# Collected data
....

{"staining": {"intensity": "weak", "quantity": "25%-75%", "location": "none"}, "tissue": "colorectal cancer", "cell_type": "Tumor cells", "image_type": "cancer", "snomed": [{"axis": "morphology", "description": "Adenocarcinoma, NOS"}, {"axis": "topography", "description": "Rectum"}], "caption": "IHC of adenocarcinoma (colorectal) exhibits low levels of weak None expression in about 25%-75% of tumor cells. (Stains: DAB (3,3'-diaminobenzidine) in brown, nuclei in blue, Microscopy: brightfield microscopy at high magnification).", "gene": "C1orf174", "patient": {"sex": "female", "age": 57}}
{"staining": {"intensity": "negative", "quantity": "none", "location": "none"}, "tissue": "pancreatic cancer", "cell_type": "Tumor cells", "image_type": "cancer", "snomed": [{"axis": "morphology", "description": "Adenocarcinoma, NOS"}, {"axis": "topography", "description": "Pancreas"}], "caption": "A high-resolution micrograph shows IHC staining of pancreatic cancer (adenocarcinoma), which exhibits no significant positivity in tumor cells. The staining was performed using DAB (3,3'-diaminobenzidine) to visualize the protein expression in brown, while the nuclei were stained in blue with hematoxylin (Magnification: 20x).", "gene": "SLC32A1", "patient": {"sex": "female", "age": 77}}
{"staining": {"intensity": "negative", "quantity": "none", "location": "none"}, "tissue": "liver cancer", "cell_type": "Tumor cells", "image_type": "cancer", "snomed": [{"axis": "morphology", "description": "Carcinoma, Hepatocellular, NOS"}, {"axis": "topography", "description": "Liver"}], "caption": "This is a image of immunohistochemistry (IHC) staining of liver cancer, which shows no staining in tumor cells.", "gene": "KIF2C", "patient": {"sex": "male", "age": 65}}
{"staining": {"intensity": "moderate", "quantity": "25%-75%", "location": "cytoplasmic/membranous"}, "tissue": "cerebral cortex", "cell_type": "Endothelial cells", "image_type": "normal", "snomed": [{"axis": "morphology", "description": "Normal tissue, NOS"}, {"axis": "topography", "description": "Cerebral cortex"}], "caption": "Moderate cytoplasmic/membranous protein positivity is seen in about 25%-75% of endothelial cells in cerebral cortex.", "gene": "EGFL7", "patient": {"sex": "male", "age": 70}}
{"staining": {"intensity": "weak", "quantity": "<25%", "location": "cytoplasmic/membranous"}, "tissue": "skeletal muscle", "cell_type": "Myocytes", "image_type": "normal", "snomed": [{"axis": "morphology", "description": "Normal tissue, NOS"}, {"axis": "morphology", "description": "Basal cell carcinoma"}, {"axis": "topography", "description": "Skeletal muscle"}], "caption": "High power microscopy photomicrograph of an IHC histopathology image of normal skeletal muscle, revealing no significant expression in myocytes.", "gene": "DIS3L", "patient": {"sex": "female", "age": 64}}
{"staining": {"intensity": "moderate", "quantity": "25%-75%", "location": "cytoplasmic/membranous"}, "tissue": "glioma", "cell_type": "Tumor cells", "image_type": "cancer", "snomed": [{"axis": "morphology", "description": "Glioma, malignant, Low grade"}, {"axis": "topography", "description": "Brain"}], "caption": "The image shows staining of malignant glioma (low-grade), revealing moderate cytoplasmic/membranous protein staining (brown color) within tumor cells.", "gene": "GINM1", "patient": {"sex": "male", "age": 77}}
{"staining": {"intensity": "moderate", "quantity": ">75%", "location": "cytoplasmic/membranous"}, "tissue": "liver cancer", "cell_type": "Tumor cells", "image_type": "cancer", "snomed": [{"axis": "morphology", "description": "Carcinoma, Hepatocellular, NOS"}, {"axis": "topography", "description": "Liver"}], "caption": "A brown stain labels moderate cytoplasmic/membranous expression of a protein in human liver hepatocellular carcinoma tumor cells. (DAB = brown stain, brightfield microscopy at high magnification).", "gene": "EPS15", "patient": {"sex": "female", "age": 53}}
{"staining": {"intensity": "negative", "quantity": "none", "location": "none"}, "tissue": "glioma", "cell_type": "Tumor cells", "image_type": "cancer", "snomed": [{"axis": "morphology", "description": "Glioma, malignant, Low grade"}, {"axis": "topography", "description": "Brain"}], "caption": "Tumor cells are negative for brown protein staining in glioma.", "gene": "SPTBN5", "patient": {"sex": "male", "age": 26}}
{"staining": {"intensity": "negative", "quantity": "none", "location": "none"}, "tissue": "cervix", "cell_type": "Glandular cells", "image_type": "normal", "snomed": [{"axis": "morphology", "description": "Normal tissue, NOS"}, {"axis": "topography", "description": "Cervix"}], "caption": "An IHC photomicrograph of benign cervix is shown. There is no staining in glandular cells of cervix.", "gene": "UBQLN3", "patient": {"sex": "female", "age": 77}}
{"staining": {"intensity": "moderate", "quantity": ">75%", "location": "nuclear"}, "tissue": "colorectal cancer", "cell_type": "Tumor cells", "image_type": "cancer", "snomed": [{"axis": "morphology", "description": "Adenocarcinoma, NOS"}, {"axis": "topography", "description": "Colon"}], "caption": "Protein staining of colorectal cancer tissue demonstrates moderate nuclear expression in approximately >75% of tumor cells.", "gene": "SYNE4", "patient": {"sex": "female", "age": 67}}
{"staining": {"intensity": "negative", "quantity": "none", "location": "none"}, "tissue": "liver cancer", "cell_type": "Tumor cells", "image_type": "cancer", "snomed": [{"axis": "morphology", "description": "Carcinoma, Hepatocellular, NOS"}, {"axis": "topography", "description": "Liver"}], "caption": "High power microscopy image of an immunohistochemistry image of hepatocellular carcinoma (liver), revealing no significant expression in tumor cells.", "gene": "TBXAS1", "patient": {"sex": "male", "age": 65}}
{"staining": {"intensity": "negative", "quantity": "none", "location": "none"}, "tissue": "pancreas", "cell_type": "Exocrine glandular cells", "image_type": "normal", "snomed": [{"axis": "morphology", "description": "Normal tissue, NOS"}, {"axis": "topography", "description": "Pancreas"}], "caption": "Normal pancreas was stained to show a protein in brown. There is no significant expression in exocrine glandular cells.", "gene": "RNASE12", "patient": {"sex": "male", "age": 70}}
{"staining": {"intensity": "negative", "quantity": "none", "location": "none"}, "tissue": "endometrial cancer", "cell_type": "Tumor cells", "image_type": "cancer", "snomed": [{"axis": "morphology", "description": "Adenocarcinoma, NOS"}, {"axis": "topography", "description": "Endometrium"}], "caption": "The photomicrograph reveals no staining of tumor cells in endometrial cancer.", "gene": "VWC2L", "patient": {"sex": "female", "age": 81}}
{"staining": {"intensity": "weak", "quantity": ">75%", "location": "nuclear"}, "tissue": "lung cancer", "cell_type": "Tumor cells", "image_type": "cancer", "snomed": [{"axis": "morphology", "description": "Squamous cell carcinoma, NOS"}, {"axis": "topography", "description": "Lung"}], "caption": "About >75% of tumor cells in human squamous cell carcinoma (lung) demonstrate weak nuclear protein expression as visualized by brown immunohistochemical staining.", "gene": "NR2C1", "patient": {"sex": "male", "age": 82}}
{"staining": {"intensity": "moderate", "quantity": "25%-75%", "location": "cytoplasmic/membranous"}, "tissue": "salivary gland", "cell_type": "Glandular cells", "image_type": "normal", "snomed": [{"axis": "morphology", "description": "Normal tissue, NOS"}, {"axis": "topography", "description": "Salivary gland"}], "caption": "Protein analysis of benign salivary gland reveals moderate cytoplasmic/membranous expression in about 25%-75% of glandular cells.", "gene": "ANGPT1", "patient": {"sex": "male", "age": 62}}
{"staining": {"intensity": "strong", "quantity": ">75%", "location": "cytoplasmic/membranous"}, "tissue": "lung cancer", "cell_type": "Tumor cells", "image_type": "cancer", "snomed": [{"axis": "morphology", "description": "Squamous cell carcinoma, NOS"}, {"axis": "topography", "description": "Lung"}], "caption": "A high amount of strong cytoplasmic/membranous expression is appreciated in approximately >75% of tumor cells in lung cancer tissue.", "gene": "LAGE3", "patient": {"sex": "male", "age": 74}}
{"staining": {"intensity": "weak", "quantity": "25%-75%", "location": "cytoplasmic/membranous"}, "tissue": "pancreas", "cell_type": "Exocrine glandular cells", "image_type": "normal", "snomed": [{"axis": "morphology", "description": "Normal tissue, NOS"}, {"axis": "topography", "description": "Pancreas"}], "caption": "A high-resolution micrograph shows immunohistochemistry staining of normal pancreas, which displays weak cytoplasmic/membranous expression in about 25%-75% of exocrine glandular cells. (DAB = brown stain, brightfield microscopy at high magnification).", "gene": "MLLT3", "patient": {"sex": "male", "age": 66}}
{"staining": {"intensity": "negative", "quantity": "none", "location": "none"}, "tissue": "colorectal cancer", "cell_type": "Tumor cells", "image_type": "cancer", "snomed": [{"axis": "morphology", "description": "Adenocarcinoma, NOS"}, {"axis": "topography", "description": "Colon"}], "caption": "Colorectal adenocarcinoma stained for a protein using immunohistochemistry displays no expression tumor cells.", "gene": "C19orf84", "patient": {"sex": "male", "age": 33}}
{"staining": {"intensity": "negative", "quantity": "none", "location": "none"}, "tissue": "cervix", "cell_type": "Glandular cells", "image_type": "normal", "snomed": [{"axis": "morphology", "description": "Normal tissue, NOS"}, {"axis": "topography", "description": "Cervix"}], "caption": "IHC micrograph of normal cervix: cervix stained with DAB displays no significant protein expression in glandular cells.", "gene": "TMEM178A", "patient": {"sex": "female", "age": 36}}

....

# PROMPT
All that should be written out is the stretch of lines above between the one holding "brown stain labels" and the one holding "cells are negative", inclusive, exactly as given.

# RESPONSE TO THE TASK
{"staining": {"intensity": "moderate", "quantity": ">75%", "location": "cytoplasmic/membranous"}, "tissue": "liver cancer", "cell_type": "Tumor cells", "image_type": "cancer", "snomed": [{"axis": "morphology", "description": "Carcinoma, Hepatocellular, NOS"}, {"axis": "topography", "description": "Liver"}], "caption": "A brown stain labels moderate cytoplasmic/membranous expression of a protein in human liver hepatocellular carcinoma tumor cells. (DAB = brown stain, brightfield microscopy at high magnification).", "gene": "EPS15", "patient": {"sex": "female", "age": 53}}
{"staining": {"intensity": "negative", "quantity": "none", "location": "none"}, "tissue": "glioma", "cell_type": "Tumor cells", "image_type": "cancer", "snomed": [{"axis": "morphology", "description": "Glioma, malignant, Low grade"}, {"axis": "topography", "description": "Brain"}], "caption": "Tumor cells are negative for brown protein staining in glioma.", "gene": "SPTBN5", "patient": {"sex": "male", "age": 26}}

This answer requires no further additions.